SuperMoon

Image of SuperMoon
Author(s): 
Release Date: 
June 12, 2018
Publisher/Imprint: 
Feiwel & Friends
Pages: 
400
Reviewed by: 

Two young women—one trying to escape her destiny on the moon, one trying to better her life on Earth—find romance and purpose in this low-stakes young adult sci fi novel.

Uma Jemison was born on Earth to poor parents. Determined that their daughter should have a chance at a better life they have her tested for, and eventually accepted into, an elite training academy on the moon. Uma must complete her schooling whereupon she may take a 28-day leave of absence, then must return to the moon to get her permanent work assignment.

Talitha Neva and her twin brother make ends meet on Earth by scavenging, impersonating, and hacking buy links on social media feeds. They’ve come a long way from scrawny, starving kids, and have made careers out of social media shaming elitist consumer culture.

As a complete narrative, it was unclear what this book was trying to accomplish. Likewise its theme seemed muddled. The front cover teaser reads “IS THEIR LOVE WRITTEN IN THE STARS?” yet the back blurb is only a first-person account of Uma’s distaste for a permanent work assignment.

The narrative is similarly disjointed. What appears to start as a young woman’s yearning for a freedom she has been denied soon mutates into an over-the-top diatribe on consumerism. The initial through line—Uma getting to go back to Earth for Sol—was weak motivation at best and was thwarted early on in the book, leaving the reader with no real direction.

Across the board the characters were problematic. Uma and Talitha have no distinct voices, instead blending into fundamentally the same character. Chapters where the two interact are painstaking to read, as dialogue tags must be followed diligently to discern whose point of view one is in and who is speaking at any given time.

Due to the first person POV, the alternating chapters between Uma and Talitha could be just as easily read as two different timelines of the same character, so similar are the voices and lack of agency of the characters.

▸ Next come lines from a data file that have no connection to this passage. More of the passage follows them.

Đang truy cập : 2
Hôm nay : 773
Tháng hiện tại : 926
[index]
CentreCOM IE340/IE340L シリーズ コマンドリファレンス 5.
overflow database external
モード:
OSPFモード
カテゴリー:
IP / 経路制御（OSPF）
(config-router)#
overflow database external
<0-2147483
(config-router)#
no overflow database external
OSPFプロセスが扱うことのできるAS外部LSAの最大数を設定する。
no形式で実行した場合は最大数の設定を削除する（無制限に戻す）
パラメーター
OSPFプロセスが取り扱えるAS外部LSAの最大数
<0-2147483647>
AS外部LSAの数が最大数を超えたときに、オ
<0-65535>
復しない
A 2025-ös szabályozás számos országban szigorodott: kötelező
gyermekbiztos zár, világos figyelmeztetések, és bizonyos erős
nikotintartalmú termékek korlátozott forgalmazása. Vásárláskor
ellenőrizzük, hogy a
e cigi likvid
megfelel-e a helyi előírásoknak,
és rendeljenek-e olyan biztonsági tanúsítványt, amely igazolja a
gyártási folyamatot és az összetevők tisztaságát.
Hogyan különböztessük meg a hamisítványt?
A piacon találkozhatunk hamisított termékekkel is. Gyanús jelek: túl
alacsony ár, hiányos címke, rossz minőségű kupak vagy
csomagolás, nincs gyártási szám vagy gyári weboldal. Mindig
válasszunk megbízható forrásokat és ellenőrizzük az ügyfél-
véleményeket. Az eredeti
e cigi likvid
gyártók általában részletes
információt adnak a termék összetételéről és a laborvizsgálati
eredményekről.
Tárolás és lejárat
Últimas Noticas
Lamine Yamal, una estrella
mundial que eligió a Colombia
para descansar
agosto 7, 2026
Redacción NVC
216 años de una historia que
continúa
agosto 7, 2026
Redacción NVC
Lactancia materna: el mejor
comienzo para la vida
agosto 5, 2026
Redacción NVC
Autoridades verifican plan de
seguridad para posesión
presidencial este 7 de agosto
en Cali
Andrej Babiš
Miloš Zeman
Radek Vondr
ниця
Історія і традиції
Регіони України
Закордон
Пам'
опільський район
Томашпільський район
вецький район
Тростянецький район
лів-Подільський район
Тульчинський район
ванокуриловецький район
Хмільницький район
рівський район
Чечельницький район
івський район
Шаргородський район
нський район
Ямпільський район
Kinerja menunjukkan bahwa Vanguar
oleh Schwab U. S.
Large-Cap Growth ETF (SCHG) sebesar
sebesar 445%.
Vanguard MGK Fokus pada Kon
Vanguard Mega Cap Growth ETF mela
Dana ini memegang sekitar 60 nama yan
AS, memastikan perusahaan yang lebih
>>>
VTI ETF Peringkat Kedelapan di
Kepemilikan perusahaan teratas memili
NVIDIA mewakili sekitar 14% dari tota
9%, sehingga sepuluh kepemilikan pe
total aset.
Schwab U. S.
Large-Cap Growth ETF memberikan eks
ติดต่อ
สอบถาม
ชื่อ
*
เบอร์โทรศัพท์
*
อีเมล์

Both whine about the unfairness of life. Both must be driven to action by their male counterparts. Both seek a change in life but are unwilling or unable to elicit that change for themselves.

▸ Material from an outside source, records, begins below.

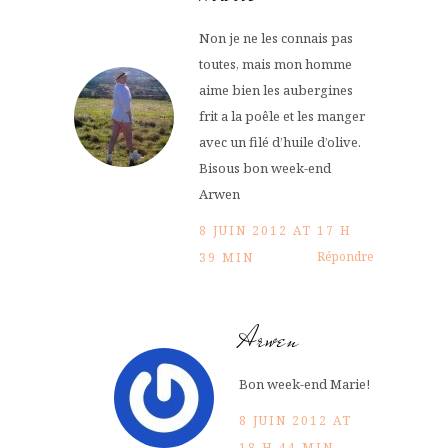
Non je ne les connais pas
toutes, mais mon homme
aime bien les aubergines
frit a la poêle et les manger
avec un filé d’huile d’olive.
Bisous bon week-end
Arwen
8 JUIN 2012 AT 17 H
Répondre
39 MIN
Arwen
Bon week-end Marie!
8 JUIN 2012 AT
18 H 44 MIN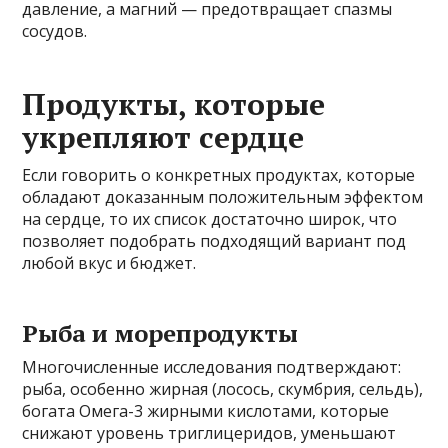
давление, а магний — предотвращает спазмы
сосудов.
Продукты, которые
укрепляют сердце
Если говорить о конкретных продуктах, которые
обладают доказанным положительным эффектом
на сердце, то их список достаточно широк, что
позволяет подобрать подходящий вариант под
любой вкус и бюджет.
Рыба и морепродукты
Многочисленные исследования подтверждают:
рыба, особенно жирная (лосось, скумбрия, сельдь),
богата Омега-3 жирными кислотами, которые
снижают уровень триглицеридов, уменьшают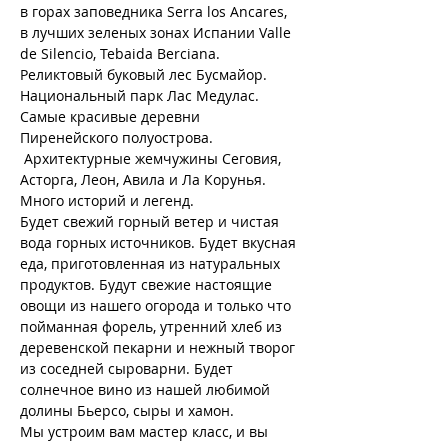
в горах заповедника Serra los Ancares, 
в лучших зеленых зонах Испании Valle 
de Silencio, Tebaida Berciana. 
Реликтовый буковый лес Бусмайор. 
Национальный парк Лас Медулас. 
Самые красивые деревни 
Пиренейского полуострова. 
 Архитектурные жемчужины Сеговия, 
Асторга, Леон, Авила и Ла Корунья. 
Много историй и легенд.
Будет свежий горный ветер и чистая 
вода горных источников. Будет вкусная 
еда, приготовленная из натуральных 
продуктов. Будут свежие настоящие 
овощи из нашего огорода и только что 
пойманная форель, утренний хлеб из 
деревенской пекарни и нежный творог 
из соседней сыроварни. Будет 
солнечное вино из нашей любимой 
долины Бьерсо, сыры и хамон.
Мы устроим вам мастер класс, и вы 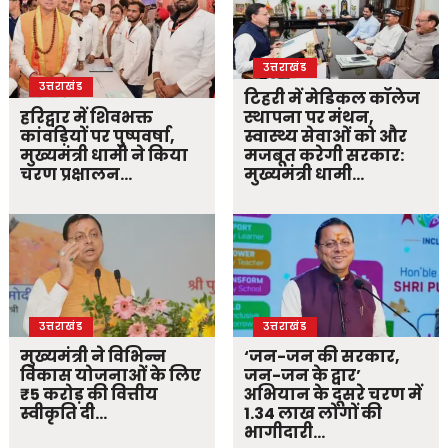
उत्तराखंड
उत्तराखंड
टिहरी में मेडिकल कॉलेज
हरिद्वार में शिवभक्त
स्थापना पर मंथन,
कांवड़ियों पर पुष्पवर्षा,
स्वास्थ्य सेवाओं को और
मुख्यमंत्री धामी ने किया
मजबूत करेगी सरकार:
चरण प्रक्षालन…
मुख्यमंत्री धामी…
उत्तराखंड
उत्तराखंड
मुख्यमंत्री ने विभिन्न
‘जन-जन की सरकार,
विकास योजनाओं के लिए
जन-जन के द्वार’
₹5 करोड़ की वित्तीय
अभियान के दूसरे चरण में
स्वीकृति दी…
1.34 लाख लोगों की
भागीदारी…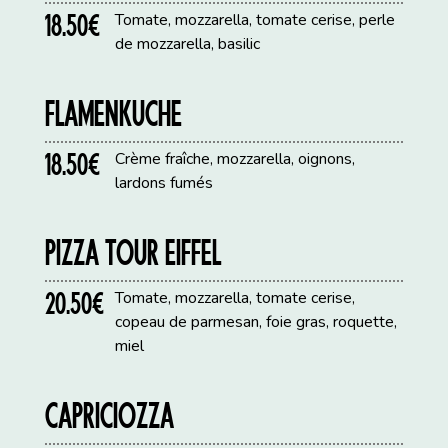
18.50€
Tomate, mozzarella, tomate cerise, perle
de mozzarella, basilic
FLAMENKUCHE
18.50€
Crème fraîche, mozzarella, oignons,
lardons fumés
PIZZA TOUR EIFFEL
20.50€
Tomate, mozzarella, tomate cerise,
copeau de parmesan, foie gras, roquette,
miel
CAPRICIOZZA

The strongest character in the book is Talitha’s twin brother, the third POV (and also in first person). Although Castor’s page time is limited, it is he who drives the plot in the first one hundred pages and actually brings about events. As the plot meanders and fails to pick up any sort of steam, it is only Castor who manages to elicit reader empathy and interest.

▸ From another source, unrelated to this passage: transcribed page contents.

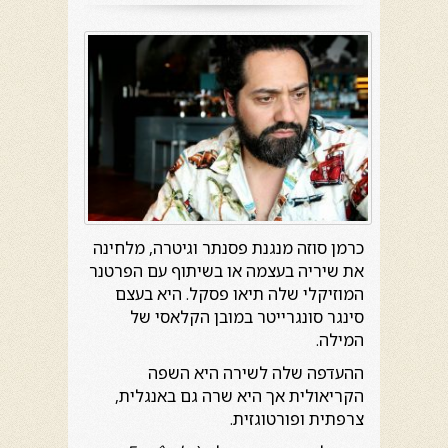
כרמן סוזה מנגנת פסנתר וגיטרה, מלחינה
את שיריה בעצמה או בשיתוף עם הפרטנר
המוזיקלי שלה תיאו פסקל. היא בעצם
סינגר סונגרייטר במובן הקלאסי של
המילה.
ההעדפה שלה לשירה היא השפה
הקריאולית אך היא שרה גם באנגלית,
צרפתית ופורטוגזית.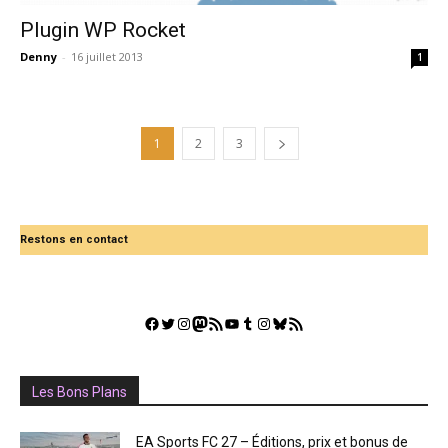
Plugin WP Rocket
Denny
-
16 juillet 2013
1
1
2
3
Restons en contact
Facebook
Twitter
Instagram
Mastodon
Flux RSS
YouTube
Tumblr
Instagram
Bluesky
GestGame
Les Bons Plans
EA Sports FC 27 – Éditions, prix et bonus de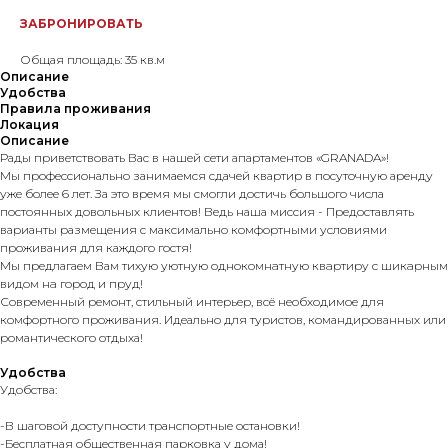
ЗАБРОНИРОВАТЬ
Общая площадь: 35 кв.м
Описание
Удобства
Правила проживания
Локация
Описание
Рады приветствовать Вас в нашей сети апартаментов «GRANADA»!
Мы профессионально занимаемся сдачей квартир в посуточную аренду
уже более 6 лет. За это время мы смогли достичь большого числа
постоянных довольных клиентов! Ведь наша миссия - Предоставлять
варианты размещения с максимально комфортными условиями
проживания для каждого гостя!
Мы предлагаем Вам тихую уютную oднoкoмнaтную квaртиру c шикaрным
видом нa горoд и пpуд!
Современный ремонт, стильный интерьер, всё необходимое для
комфортного проживания. Идеально для туристов, командированных или
романтического отдыха!
Удобства
Удобства:
-В шаговой доступности транспортные остановки!
-Бесплатная общественная парковка у дома!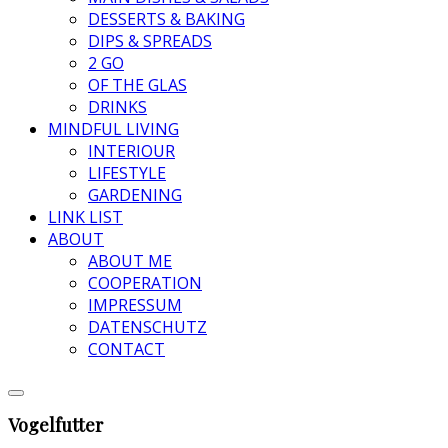
DESSERTS & BAKING
DIPS & SPREADS
2 GO
OF THE GLAS
DRINKS
MINDFUL LIVING
INTERIOUR
LIFESTYLE
GARDENING
LINK LIST
ABOUT
ABOUT ME
COOPERATION
IMPRESSUM
DATENSCHUTZ
CONTACT
Vogelfutter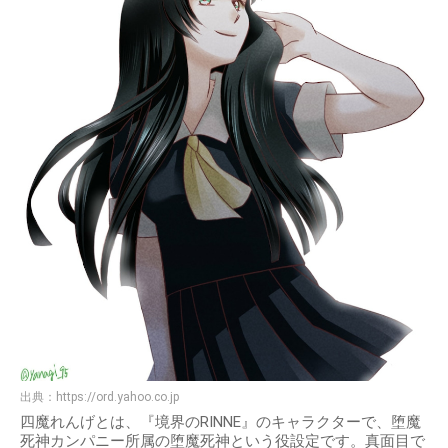
出典：
https://ord.yahoo.co.jp
四魔れんげとは、『境界のRINNE』のキャラクターで、堕魔
死神カンパニー所属の堕魔死神という役設定です。真面目で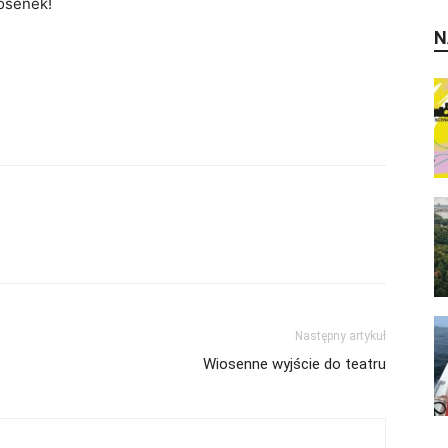
osenek!
N
Następny artykuł
Wiosenne wyjście do teatru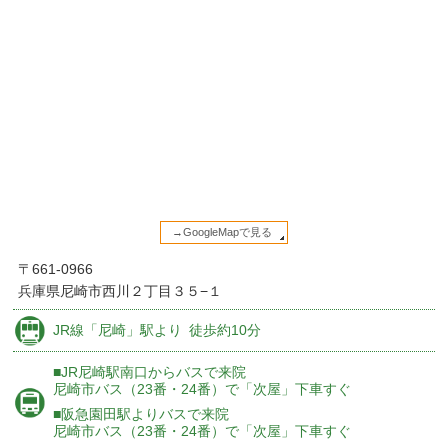
→GoogleMapで見る
〒661-0966
兵庫県尼崎市西川２丁目３５−１
JR線
「尼崎」駅より
徒歩約10分
■JR尼崎駅南口からバスで来院
尼崎市バス（23番・24番）で
「次屋」下車すぐ
■阪急園田駅よりバスで来院
尼崎市バス（23番・24番）で
「次屋」下車すぐ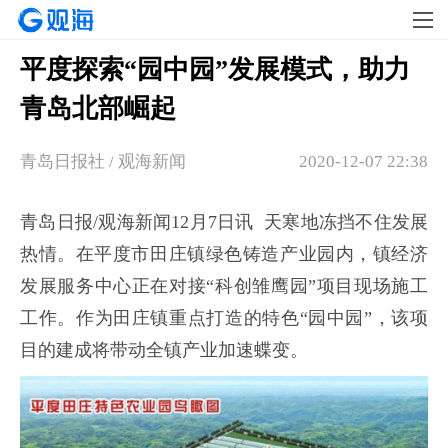
平度探索“园中园”发展模式，助力
青岛北部崛起
青岛日报社 / 观海新闻
2020-12-07 22:38
青岛日报/观海新闻12月7日讯 天寒地冻挡不住发展
热情。在平度市田庄镇绿色铸造产业园内，镇经济
发展服务中心正在对接“科创雏鹰园”项目现场施工
工作。作为田庄镇重点打造的特色“园中园”，该项
目的建成将带动全镇产业加速蝶变。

Side characters as well lack any amount of depth and serve as poor plot devices. Particularly odorous is the young man who occasionally works with Talitha and Castor, who is known to be pursuing Talitha and in one scene, forcibly kisses her. Talitha, instead of raging or acting, allows the kiss although it bothers her, because it is just something she needs to do to win favor.

Outside of the characters and generalized voice the pacing of the book was painfully slow. A true through line never appears and the characters seem to wander sometimes tangentially to what would be a logical plot. The anti-consumerism message is heavy handed, most scenes lack any relevant tension, and the romance relies too heavily on “insta-love” tropes and the novelty of lesbian pairings.

Lackluster from the start and increasingly frustrating as it progresses, Supermoon is an easy miss, especially in a YA market currently producing some stellar science fiction and fantasy. Three first person POVs, lack of any character three dimensionality, a weak, sometimes invisible plot, and poor agency mark this book as more of wandering first draft than a polished work of science fiction.